- Problem 1: Reproduce the stored records starting at their first line and ending at the line containing "Moduli e certificazioni", with both of those lines included.

- Document segment:

^^^^^^^^^^^^^^^^

November 22, 2024
Illegal Immigrant Crisis Stings Border Town In Unexpected Way

Authored by Janice Hisle via The Epoch Times (emphasis ours),

Benny Rodriguez, an 80-year-old grandfather of seven, beams as he points to faded photographs on the wall and proudly narrates the story of Eagle Grocery, a family-run business since 1939.

(Illustration by The Epoch Times, Getty Images, Charlotte Cuthbertson/The Epoch Times)

It withstood a fire in 1948. It emerged from a flood in 1954. And since 2002, the 11,000-square-foot store has persevered in the shadow of a 218,000-square-foot Walmart Supercenter two miles away.

“We’ve been through a lot, but we’re still here, and we love it; we love our community, and that’s what keeps us going,” Mr. Rodriguez told The Epoch Times inside the grocery at Main and Adams Streets.

But there are new worries about a recurrent threat that Eagle Grocery, the Rodriguez family, and the local economy have faced over the years.

^^^^^^^^^^^^^^^^

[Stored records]
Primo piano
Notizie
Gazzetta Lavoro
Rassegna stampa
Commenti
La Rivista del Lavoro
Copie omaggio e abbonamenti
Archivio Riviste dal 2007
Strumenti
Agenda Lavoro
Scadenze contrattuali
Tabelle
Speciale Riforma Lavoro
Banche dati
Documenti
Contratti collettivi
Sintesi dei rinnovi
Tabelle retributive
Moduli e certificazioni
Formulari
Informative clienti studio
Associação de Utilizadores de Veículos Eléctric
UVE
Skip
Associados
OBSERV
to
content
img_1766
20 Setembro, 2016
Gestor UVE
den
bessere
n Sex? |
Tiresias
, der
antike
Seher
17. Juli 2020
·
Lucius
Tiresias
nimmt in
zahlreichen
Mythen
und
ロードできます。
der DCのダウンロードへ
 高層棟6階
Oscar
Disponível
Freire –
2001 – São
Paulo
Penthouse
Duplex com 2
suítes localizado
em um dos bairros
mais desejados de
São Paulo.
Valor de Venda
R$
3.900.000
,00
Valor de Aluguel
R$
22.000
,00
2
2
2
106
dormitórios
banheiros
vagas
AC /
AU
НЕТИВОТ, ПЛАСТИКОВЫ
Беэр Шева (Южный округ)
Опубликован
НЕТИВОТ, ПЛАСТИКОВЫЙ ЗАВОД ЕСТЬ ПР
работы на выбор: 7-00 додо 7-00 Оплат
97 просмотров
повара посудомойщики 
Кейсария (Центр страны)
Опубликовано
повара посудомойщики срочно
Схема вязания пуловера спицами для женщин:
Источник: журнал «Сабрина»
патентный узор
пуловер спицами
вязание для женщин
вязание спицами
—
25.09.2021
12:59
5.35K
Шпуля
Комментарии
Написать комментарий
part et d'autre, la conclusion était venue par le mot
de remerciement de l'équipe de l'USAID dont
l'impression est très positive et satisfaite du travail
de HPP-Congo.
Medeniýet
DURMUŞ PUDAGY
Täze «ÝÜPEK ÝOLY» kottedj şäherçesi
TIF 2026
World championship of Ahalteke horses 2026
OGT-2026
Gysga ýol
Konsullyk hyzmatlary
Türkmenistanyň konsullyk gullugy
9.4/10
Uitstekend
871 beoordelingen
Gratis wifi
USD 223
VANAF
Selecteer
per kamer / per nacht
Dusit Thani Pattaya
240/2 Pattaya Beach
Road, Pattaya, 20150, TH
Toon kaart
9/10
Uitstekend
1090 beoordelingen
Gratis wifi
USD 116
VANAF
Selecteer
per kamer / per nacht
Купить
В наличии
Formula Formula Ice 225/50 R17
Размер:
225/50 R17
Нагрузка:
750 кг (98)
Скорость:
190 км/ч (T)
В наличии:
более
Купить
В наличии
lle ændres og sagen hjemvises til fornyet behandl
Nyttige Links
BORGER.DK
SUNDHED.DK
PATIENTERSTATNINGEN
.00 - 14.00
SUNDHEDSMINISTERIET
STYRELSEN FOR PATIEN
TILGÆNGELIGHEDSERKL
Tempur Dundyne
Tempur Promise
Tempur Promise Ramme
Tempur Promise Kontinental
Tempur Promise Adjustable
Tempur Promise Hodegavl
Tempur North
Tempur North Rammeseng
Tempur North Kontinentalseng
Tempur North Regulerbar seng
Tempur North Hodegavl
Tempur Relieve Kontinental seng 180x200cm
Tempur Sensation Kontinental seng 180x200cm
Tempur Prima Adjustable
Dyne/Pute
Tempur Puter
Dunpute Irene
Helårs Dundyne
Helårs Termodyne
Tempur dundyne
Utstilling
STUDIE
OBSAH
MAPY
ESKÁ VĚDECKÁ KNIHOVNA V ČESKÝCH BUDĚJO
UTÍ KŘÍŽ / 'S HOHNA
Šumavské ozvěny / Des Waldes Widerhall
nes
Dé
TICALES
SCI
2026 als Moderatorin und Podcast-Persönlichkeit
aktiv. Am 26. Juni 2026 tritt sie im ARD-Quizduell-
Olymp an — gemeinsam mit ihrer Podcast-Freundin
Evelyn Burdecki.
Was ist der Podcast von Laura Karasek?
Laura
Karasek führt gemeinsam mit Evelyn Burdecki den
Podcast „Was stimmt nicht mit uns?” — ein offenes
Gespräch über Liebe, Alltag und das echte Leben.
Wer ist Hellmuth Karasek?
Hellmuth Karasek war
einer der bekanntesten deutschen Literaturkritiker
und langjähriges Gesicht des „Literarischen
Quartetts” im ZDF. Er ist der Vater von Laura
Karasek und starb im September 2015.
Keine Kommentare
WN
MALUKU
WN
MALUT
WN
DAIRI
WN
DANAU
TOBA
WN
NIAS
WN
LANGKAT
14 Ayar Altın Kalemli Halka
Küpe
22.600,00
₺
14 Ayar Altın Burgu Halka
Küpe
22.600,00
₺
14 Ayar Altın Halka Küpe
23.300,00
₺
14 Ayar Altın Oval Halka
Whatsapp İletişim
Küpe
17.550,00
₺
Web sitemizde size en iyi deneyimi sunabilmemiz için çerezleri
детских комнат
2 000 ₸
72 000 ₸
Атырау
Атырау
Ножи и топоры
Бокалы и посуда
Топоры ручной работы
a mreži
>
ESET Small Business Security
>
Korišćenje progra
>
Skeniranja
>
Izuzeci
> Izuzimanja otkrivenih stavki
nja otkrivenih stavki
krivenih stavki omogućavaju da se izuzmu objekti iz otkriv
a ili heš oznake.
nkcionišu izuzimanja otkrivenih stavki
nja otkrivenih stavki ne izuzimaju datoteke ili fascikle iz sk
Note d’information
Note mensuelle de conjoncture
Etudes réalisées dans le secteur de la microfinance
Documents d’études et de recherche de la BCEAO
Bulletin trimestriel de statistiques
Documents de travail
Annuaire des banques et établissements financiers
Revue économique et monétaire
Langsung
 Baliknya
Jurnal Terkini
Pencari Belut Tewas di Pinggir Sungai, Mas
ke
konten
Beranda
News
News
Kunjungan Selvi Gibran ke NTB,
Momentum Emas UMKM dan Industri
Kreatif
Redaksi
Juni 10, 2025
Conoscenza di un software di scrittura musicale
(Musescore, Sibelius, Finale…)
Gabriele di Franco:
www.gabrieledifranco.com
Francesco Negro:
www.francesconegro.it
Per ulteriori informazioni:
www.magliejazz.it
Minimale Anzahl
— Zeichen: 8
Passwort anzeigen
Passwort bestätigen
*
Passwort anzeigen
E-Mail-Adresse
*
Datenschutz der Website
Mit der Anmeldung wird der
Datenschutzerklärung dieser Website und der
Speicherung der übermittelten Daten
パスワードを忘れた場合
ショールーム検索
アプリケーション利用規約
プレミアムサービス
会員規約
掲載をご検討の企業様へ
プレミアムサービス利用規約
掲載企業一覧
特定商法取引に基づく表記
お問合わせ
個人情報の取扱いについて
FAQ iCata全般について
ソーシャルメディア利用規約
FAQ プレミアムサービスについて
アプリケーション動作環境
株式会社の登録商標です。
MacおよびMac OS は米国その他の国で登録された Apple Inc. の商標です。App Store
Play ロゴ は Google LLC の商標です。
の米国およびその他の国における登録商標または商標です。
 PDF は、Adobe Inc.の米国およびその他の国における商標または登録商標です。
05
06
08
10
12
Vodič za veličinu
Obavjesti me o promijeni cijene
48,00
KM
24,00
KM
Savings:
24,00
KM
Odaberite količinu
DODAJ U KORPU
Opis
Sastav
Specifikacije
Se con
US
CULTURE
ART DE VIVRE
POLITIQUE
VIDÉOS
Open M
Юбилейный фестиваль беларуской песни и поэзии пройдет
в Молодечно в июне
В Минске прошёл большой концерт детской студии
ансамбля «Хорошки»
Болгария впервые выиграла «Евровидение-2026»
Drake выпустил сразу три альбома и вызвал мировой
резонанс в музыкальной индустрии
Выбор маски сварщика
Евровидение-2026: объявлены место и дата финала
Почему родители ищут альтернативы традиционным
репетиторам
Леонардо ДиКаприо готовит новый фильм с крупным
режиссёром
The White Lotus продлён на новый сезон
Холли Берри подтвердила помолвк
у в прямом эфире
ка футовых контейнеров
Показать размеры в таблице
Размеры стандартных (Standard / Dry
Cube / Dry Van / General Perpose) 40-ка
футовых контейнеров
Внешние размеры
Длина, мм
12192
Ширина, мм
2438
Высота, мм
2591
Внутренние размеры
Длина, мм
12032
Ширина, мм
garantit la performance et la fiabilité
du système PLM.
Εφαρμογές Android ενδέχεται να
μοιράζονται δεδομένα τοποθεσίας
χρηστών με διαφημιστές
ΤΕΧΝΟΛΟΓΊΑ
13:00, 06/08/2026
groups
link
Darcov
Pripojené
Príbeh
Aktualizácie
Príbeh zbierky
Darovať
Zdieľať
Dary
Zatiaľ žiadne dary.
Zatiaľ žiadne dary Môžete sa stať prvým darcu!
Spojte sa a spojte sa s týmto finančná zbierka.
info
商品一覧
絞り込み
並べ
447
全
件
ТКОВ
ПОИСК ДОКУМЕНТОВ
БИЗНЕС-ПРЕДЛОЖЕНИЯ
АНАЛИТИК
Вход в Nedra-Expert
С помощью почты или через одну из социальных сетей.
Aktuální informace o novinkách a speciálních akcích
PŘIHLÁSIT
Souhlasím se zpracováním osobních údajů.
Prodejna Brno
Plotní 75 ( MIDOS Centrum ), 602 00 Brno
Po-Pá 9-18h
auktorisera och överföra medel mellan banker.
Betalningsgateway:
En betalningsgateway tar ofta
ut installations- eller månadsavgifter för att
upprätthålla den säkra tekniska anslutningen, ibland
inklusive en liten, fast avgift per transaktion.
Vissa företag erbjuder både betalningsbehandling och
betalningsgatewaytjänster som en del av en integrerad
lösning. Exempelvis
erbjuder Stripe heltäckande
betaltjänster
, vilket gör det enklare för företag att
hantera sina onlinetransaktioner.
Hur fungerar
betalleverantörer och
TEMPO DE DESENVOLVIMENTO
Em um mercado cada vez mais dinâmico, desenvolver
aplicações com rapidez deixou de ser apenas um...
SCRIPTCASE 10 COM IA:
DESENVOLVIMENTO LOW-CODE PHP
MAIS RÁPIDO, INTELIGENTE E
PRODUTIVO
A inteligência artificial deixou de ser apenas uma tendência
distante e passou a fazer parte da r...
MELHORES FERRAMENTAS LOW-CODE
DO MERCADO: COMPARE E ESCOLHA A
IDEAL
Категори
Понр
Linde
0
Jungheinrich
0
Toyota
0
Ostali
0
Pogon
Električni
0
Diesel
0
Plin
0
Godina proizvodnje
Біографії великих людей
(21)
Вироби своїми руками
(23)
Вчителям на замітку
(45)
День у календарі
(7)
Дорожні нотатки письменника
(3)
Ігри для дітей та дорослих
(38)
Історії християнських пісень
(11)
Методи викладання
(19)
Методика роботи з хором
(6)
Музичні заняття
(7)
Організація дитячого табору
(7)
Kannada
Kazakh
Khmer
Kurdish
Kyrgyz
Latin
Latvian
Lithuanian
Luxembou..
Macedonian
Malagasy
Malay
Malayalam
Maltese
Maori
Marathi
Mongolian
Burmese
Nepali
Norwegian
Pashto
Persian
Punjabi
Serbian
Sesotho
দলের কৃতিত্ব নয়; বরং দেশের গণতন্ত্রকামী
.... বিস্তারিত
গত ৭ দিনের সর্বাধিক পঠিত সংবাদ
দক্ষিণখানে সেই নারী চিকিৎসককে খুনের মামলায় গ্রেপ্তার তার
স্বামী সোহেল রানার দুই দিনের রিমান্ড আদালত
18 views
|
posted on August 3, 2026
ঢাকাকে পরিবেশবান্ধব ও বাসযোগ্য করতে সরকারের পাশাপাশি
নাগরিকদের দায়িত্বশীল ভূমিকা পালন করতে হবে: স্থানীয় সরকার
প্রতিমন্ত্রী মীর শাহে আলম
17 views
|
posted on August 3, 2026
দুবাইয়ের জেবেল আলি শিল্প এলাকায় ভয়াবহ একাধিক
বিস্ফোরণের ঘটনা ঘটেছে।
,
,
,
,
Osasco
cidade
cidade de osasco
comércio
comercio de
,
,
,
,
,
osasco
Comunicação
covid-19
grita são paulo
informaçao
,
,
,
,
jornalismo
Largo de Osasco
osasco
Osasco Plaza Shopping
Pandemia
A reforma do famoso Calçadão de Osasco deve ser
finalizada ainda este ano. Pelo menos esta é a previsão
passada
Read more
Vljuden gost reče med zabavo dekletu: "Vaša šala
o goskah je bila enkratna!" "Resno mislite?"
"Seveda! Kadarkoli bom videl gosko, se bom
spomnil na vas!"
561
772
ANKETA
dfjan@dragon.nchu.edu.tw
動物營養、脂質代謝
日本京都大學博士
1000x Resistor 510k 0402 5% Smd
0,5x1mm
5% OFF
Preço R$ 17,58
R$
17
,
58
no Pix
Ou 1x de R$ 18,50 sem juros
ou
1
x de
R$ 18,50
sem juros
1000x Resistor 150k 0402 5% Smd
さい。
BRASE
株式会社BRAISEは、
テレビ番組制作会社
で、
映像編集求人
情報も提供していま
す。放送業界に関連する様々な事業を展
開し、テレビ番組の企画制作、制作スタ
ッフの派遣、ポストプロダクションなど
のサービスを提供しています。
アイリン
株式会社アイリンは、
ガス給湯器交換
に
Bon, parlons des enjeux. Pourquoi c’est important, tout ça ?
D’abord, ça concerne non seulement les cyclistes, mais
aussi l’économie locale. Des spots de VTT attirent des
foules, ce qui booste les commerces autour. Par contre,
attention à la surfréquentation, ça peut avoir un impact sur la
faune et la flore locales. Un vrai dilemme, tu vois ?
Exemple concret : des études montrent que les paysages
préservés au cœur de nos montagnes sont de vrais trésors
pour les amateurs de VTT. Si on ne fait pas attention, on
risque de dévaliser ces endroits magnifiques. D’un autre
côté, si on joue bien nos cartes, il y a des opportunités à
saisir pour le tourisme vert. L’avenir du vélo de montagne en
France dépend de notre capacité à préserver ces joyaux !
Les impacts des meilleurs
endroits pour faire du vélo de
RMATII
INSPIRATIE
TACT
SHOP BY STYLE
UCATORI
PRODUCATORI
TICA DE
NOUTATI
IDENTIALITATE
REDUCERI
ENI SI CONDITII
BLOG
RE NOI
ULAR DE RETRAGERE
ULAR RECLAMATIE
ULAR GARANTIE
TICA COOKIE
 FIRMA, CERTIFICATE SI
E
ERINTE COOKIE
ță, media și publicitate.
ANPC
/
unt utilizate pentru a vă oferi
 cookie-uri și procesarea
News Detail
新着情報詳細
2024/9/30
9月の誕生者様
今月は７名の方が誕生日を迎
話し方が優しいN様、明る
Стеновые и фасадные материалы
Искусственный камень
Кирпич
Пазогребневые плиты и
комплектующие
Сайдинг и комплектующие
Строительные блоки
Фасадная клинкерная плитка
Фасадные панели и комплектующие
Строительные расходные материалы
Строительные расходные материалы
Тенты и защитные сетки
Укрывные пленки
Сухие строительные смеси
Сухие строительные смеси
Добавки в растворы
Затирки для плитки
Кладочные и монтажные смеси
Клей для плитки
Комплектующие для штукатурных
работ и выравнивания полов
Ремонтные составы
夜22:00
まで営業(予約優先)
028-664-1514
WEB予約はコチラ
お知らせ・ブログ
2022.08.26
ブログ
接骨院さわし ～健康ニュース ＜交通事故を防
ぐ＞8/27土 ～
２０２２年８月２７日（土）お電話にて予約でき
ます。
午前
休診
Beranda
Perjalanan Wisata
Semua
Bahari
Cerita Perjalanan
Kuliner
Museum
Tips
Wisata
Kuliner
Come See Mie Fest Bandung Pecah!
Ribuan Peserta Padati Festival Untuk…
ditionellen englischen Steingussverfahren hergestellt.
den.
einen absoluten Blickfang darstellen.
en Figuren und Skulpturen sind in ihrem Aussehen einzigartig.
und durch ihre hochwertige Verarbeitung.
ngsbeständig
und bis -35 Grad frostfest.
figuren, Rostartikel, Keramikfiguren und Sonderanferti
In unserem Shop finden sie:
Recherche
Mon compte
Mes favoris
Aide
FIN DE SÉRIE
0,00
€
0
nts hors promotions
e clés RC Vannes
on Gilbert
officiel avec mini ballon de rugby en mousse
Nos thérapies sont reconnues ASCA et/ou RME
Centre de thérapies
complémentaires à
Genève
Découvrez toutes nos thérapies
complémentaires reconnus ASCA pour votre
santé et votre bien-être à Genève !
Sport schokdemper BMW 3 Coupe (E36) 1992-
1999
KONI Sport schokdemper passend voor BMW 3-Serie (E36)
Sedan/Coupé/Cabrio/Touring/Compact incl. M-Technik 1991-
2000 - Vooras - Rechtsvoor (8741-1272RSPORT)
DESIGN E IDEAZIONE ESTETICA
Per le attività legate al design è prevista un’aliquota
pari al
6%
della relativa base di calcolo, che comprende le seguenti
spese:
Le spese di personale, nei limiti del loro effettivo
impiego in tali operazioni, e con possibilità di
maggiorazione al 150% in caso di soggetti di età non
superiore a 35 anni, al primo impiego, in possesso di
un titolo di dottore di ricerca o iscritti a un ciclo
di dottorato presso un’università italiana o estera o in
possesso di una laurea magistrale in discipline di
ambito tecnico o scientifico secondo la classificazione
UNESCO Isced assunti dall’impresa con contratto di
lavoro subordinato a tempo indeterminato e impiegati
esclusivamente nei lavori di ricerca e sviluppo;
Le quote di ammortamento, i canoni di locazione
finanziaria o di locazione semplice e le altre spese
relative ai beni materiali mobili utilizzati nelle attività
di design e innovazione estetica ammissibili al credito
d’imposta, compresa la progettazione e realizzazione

^^^^^^^^^^^^^^^^

- Problem 2: In the article about Eagle Grocery, how large is the Walmart Supercenter located two miles from the store?

- Your solution 1:
Primo piano
Notizie
Gazzetta Lavoro
Rassegna stampa
Commenti
La Rivista del Lavoro
Copie omaggio e abbonamenti
Archivio Riviste dal 2007
Strumenti
Agenda Lavoro
Scadenze contrattuali
Tabelle
Speciale Riforma Lavoro
Banche dati
Documenti
Contratti collettivi
Sintesi dei rinnovi
Tabelle retributive
Moduli e certificazioni

- Your solution 2: 218,000 square feet